All pictures are to be skipped; retype only the lines from the top of the entries through the line with "The Antanosy constitute", both included.

— Extracted page text data —
◇ ◇ ◇ ◇ ◇
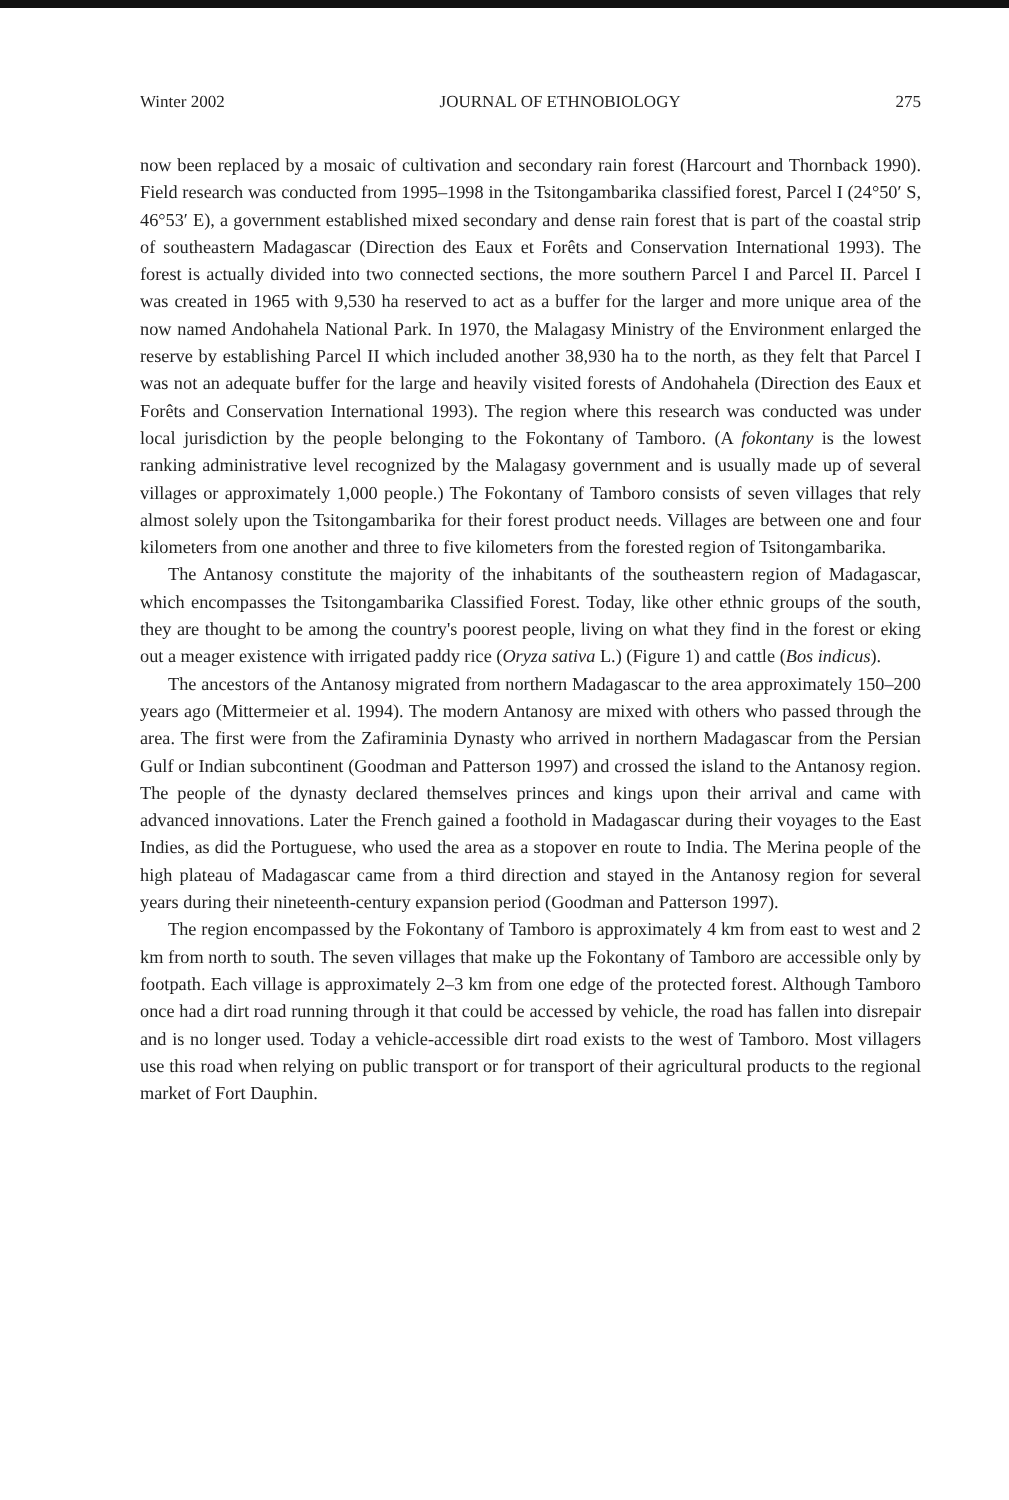Winter 2002 JOURNAL OF ETHNOBIOLOGY 275
now been replaced by a mosaic of cultivation and secondary rain forest (Harcourt and Thornback 1990). Field research was conducted from 1995–1998 in the Tsitongambarika classified forest, Parcel I (24°50′ S, 46°53′ E), a government established mixed secondary and dense rain forest that is part of the coastal strip of southeastern Madagascar (Direction des Eaux et Forêts and Conservation International 1993). The forest is actually divided into two connected sections, the more southern Parcel I and Parcel II. Parcel I was created in 1965 with 9,530 ha reserved to act as a buffer for the larger and more unique area of the now named Andohahela National Park. In 1970, the Malagasy Ministry of the Environment enlarged the reserve by establishing Parcel II which included another 38,930 ha to the north, as they felt that Parcel I was not an adequate buffer for the large and heavily visited forests of Andohahela (Direction des Eaux et Forêts and Conservation International 1993). The region where this research was conducted was under local jurisdiction by the people belonging to the Fokontany of Tamboro. (A fokontany is the lowest ranking administrative level recognized by the Malagasy government and is usually made up of several villages or approximately 1,000 people.) The Fokontany of Tamboro consists of seven villages that rely almost solely upon the Tsitongambarika for their forest product needs. Villages are between one and four kilometers from one another and three to five kilometers from the forested region of Tsitongambarika.
The Antanosy constitute the majority of the inhabitants of the southeastern region of Madagascar, which encompasses the Tsitongambarika Classified Forest. Today, like other ethnic groups of the south, they are thought to be among the country's poorest people, living on what they find in the forest or eking out a meager existence with irrigated paddy rice (Oryza sativa L.) (Figure 1) and cattle (Bos indicus).
The ancestors of the Antanosy migrated from northern Madagascar to the area approximately 150–200 years ago (Mittermeier et al. 1994). The modern Antanosy are mixed with others who passed through the area. The first were from the Zafiraminia Dynasty who arrived in northern Madagascar from the Persian Gulf or Indian subcontinent (Goodman and Patterson 1997) and crossed the island to the Antanosy region. The people of the dynasty declared themselves princes and kings upon their arrival and came with advanced innovations. Later the French gained a foothold in Madagascar during their voyages to the East Indies, as did the Portuguese, who used the area as a stopover en route to India. The Merina people of the high plateau of Madagascar came from a third direction and stayed in the Antanosy region for several years during their nineteenth-century expansion period (Goodman and Patterson 1997).
The region encompassed by the Fokontany of Tamboro is approximately 4 km from east to west and 2 km from north to south. The seven villages that make up the Fokontany of Tamboro are accessible only by footpath. Each village is approximately 2–3 km from one edge of the protected forest. Although Tamboro once had a dirt road running through it that could be accessed by vehicle, the road has fallen into disrepair and is no longer used. Today a vehicle-accessible dirt road exists to the west of Tamboro. Most villagers use this road when relying on public transport or for transport of their agricultural products to the regional market of Fort Dauphin.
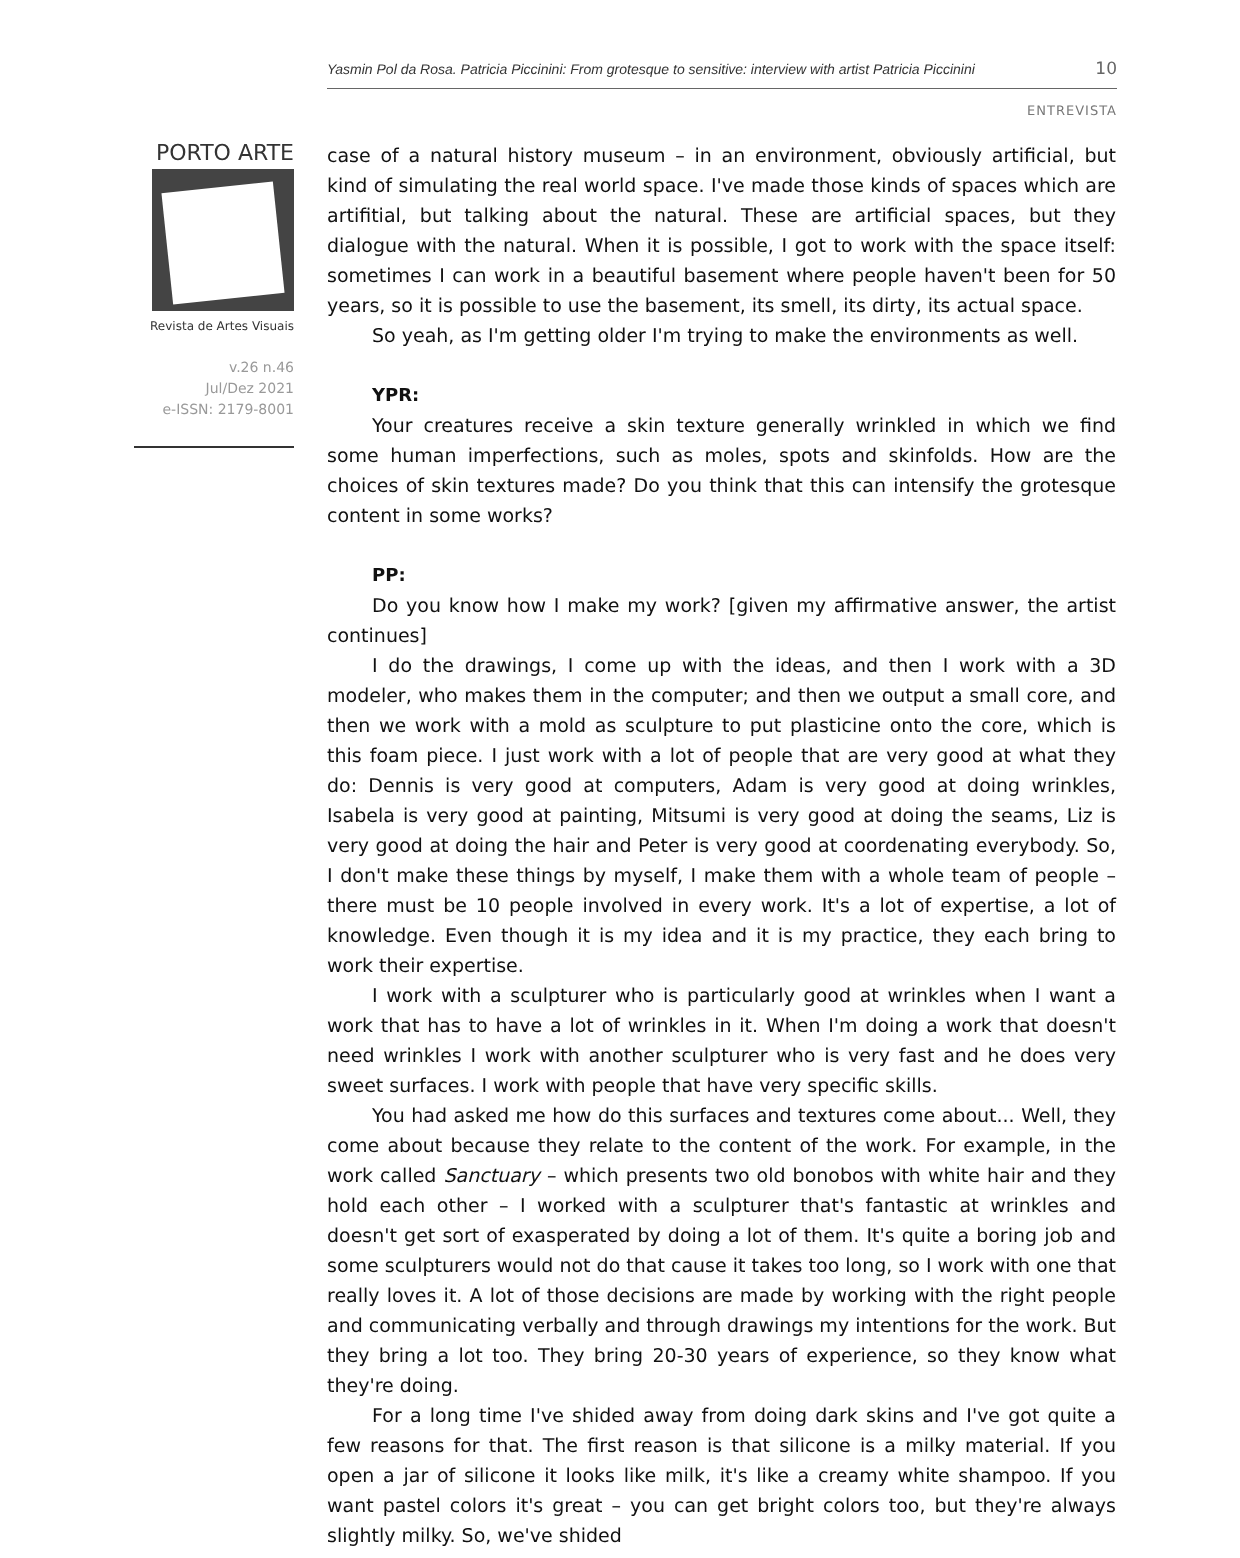Yasmin Pol da Rosa. Patricia Piccinini: From grotesque to sensitive: interview with artist Patricia Piccinini 10
ENTREVISTA
PORTO ARTE
Revista de Artes Visuais
v.26 n.46
Jul/Dez 2021
e-ISSN: 2179-8001
case of a natural history museum – in an environment, obviously artificial, but kind of simulating the real world space. I've made those kinds of spaces which are artifitial, but talking about the natural. These are artificial spaces, but they dialogue with the natural. When it is possible, I got to work with the space itself: sometimes I can work in a beautiful basement where people haven't been for 50 years, so it is possible to use the basement, its smell, its dirty, its actual space.
So yeah, as I'm getting older I'm trying to make the environments as well.
YPR:
Your creatures receive a skin texture generally wrinkled in which we find some human imperfections, such as moles, spots and skinfolds. How are the choices of skin textures made? Do you think that this can intensify the grotesque content in some works?
PP:
Do you know how I make my work? [given my affirmative answer, the artist continues]
I do the drawings, I come up with the ideas, and then I work with a 3D modeler, who makes them in the computer; and then we output a small core, and then we work with a mold as sculpture to put plasticine onto the core, which is this foam piece. I just work with a lot of people that are very good at what they do: Dennis is very good at computers, Adam is very good at doing wrinkles, Isabela is very good at painting, Mitsumi is very good at doing the seams, Liz is very good at doing the hair and Peter is very good at coordenating everybody. So, I don't make these things by myself, I make them with a whole team of people – there must be 10 people involved in every work. It's a lot of expertise, a lot of knowledge. Even though it is my idea and it is my practice, they each bring to work their expertise.
I work with a sculpturer who is particularly good at wrinkles when I want a work that has to have a lot of wrinkles in it. When I'm doing a work that doesn't need wrinkles I work with another sculpturer who is very fast and he does very sweet surfaces. I work with people that have very specific skills.
You had asked me how do this surfaces and textures come about... Well, they come about because they relate to the content of the work. For example, in the work called Sanctuary – which presents two old bonobos with white hair and they hold each other – I worked with a sculpturer that's fantastic at wrinkles and doesn't get sort of exasperated by doing a lot of them. It's quite a boring job and some sculpturers would not do that cause it takes too long, so I work with one that really loves it. A lot of those decisions are made by working with the right people and communicating verbally and through drawings my intentions for the work. But they bring a lot too. They bring 20-30 years of experience, so they know what they're doing.
For a long time I've shided away from doing dark skins and I've got quite a few reasons for that. The first reason is that silicone is a milky material. If you open a jar of silicone it looks like milk, it's like a creamy white shampoo. If you want pastel colors it's great – you can get bright colors too, but they're always slightly milky. So, we've shided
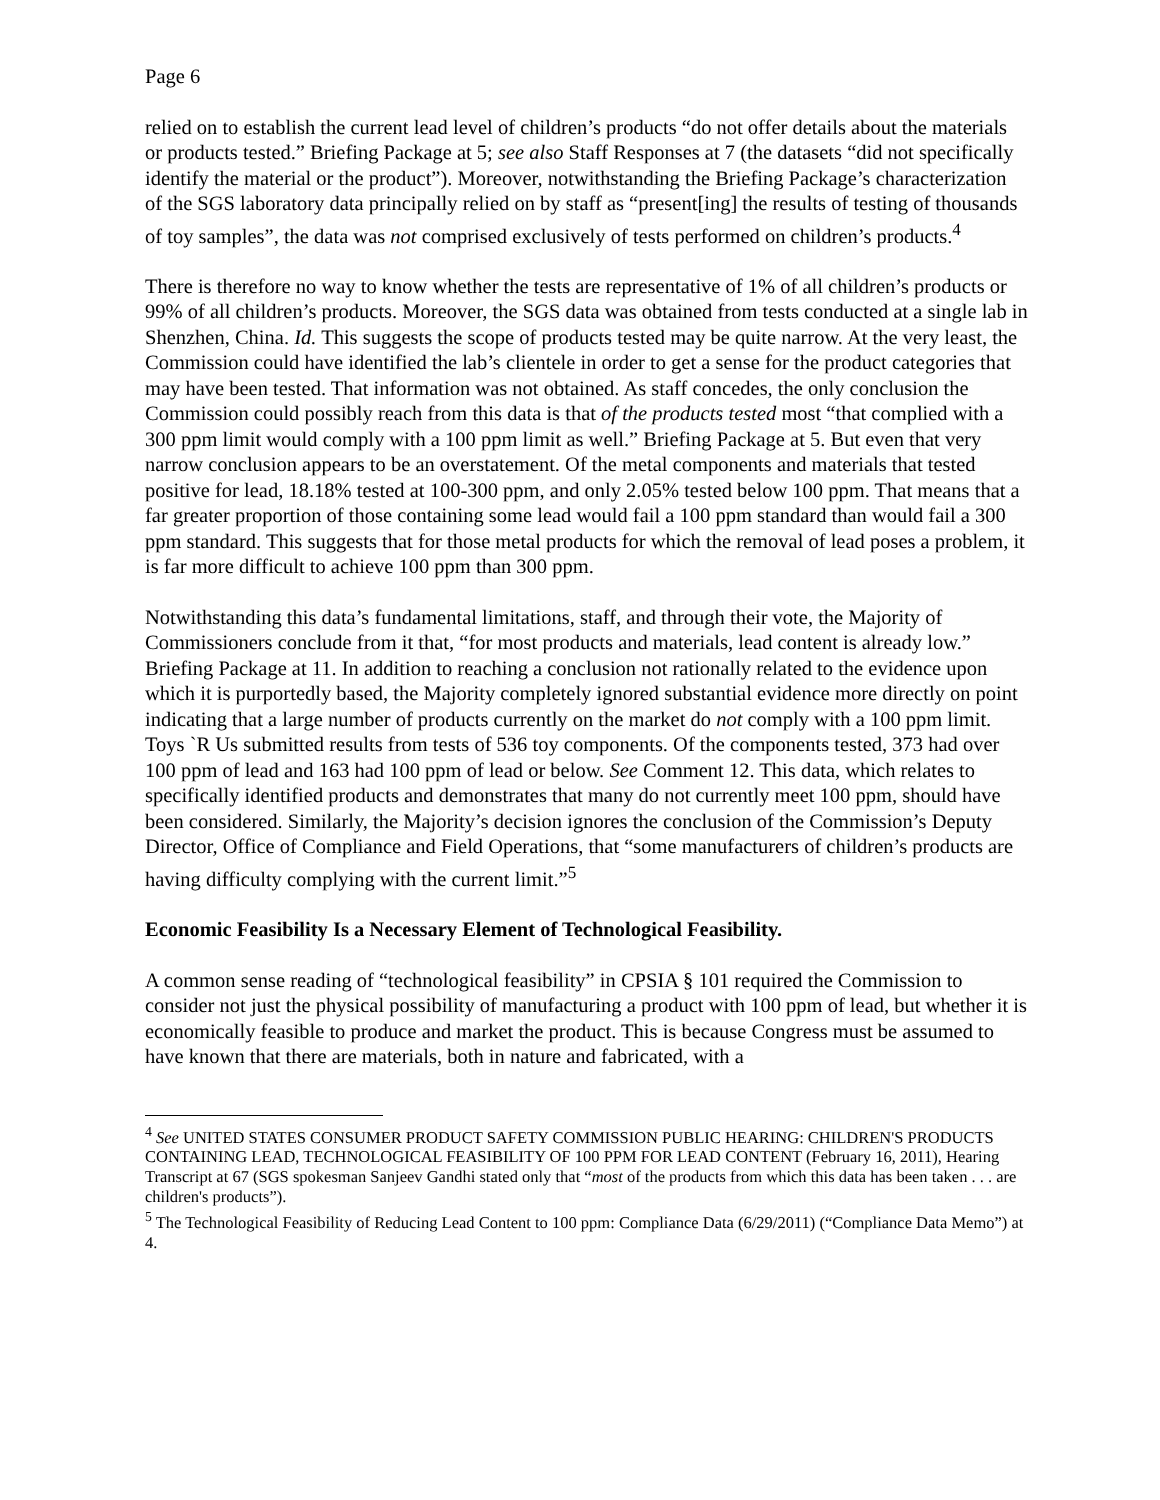Page 6
relied on to establish the current lead level of children’s products “do not offer details about the materials or products tested.” Briefing Package at 5; see also Staff Responses at 7 (the datasets “did not specifically identify the material or the product”). Moreover, notwithstanding the Briefing Package’s characterization of the SGS laboratory data principally relied on by staff as “present[ing] the results of testing of thousands of toy samples”, the data was not comprised exclusively of tests performed on children’s products.<sup>4</sup>
There is therefore no way to know whether the tests are representative of 1% of all children’s products or 99% of all children’s products. Moreover, the SGS data was obtained from tests conducted at a single lab in Shenzhen, China. Id. This suggests the scope of products tested may be quite narrow. At the very least, the Commission could have identified the lab’s clientele in order to get a sense for the product categories that may have been tested. That information was not obtained. As staff concedes, the only conclusion the Commission could possibly reach from this data is that of the products tested most “that complied with a 300 ppm limit would comply with a 100 ppm limit as well.” Briefing Package at 5. But even that very narrow conclusion appears to be an overstatement. Of the metal components and materials that tested positive for lead, 18.18% tested at 100-300 ppm, and only 2.05% tested below 100 ppm. That means that a far greater proportion of those containing some lead would fail a 100 ppm standard than would fail a 300 ppm standard. This suggests that for those metal products for which the removal of lead poses a problem, it is far more difficult to achieve 100 ppm than 300 ppm.
Notwithstanding this data’s fundamental limitations, staff, and through their vote, the Majority of Commissioners conclude from it that, “for most products and materials, lead content is already low.” Briefing Package at 11. In addition to reaching a conclusion not rationally related to the evidence upon which it is purportedly based, the Majority completely ignored substantial evidence more directly on point indicating that a large number of products currently on the market do not comply with a 100 ppm limit. Toys `R Us submitted results from tests of 536 toy components. Of the components tested, 373 had over 100 ppm of lead and 163 had 100 ppm of lead or below. See Comment 12. This data, which relates to specifically identified products and demonstrates that many do not currently meet 100 ppm, should have been considered. Similarly, the Majority’s decision ignores the conclusion of the Commission’s Deputy Director, Office of Compliance and Field Operations, that “some manufacturers of children’s products are having difficulty complying with the current limit.”<sup>5</sup>
Economic Feasibility Is a Necessary Element of Technological Feasibility.
A common sense reading of “technological feasibility” in CPSIA § 101 required the Commission to consider not just the physical possibility of manufacturing a product with 100 ppm of lead, but whether it is economically feasible to produce and market the product. This is because Congress must be assumed to have known that there are materials, both in nature and fabricated, with a
<sup>4</sup> See UNITED STATES CONSUMER PRODUCT SAFETY COMMISSION PUBLIC HEARING: CHILDREN'S PRODUCTS CONTAINING LEAD, TECHNOLOGICAL FEASIBILITY OF 100 PPM FOR LEAD CONTENT (February 16, 2011), Hearing Transcript at 67 (SGS spokesman Sanjeev Gandhi stated only that “most of the products from which this data has been taken . . . are children's products”).
<sup>5</sup> The Technological Feasibility of Reducing Lead Content to 100 ppm: Compliance Data (6/29/2011) (“Compliance Data Memo”) at 4.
◇ ◇ ◇ ◇ ◇
— Written reply —
Winter 2002 JOURNAL OF ETHNOBIOLOGY 275
now been replaced by a mosaic of cultivation and secondary rain forest (Harcourt and Thornback 1990). Field research was conducted from 1995–1998 in the Tsitongambarika classified forest, Parcel I (24°50′ S, 46°53′ E), a government established mixed secondary and dense rain forest that is part of the coastal strip of southeastern Madagascar (Direction des Eaux et Forêts and Conservation International 1993). The forest is actually divided into two connected sections, the more southern Parcel I and Parcel II. Parcel I was created in 1965 with 9,530 ha reserved to act as a buffer for the larger and more unique area of the now named Andohahela National Park. In 1970, the Malagasy Ministry of the Environment enlarged the reserve by establishing Parcel II which included another 38,930 ha to the north, as they felt that Parcel I was not an adequate buffer for the large and heavily visited forests of Andohahela (Direction des Eaux et Forêts and Conservation International 1993). The region where this research was conducted was under local jurisdiction by the people belonging to the Fokontany of Tamboro. (A fokontany is the lowest ranking administrative level recognized by the Malagasy government and is usually made up of several villages or approximately 1,000 people.) The Fokontany of Tamboro consists of seven villages that rely almost solely upon the Tsitongambarika for their forest product needs. Villages are between one and four kilometers from one another and three to five kilometers from the forested region of Tsitongambarika.
The Antanosy constitute the majority of the inhabitants of the southeastern region of Madagascar, which encompasses the Tsitongambarika Classified Forest. Today, like other ethnic groups of the south, they are thought to be among the country's poorest people, living on what they find in the forest or eking out a meager existence with irrigated paddy rice (Oryza sativa L.) (Figure 1) and cattle (Bos indicus).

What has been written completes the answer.